= Work required =
Repeat each entry in full, exactly.

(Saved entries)
┄┄┄┄┄┄
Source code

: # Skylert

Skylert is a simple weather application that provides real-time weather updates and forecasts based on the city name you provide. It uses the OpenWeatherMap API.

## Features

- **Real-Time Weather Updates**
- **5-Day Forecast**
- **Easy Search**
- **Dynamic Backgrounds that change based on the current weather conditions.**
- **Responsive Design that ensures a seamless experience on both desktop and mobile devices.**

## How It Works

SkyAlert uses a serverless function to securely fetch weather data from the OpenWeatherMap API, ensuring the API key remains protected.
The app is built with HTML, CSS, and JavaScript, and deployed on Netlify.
┄┄┄┄┄┄
= Reply =
Source code

: # Skylert

Skylert is a simple weather application that provides real-time weather updates and forecasts based on the city name you provide. It uses the OpenWeatherMap API.

## Features

- **Real-Time Weather Updates**
- **5-Day Forecast**
- **Easy Search**
- **Dynamic Backgrounds that change based on the current weather conditions.**
- **Responsive Design that ensures a seamless experience on both desktop and mobile devices.**

## How It Works

SkyAlert uses a serverless function to securely fetch weather data from the OpenWeatherMap API, ensuring the API key remains protected.
The app is built with HTML, CSS, and JavaScript, and deployed on Netlify.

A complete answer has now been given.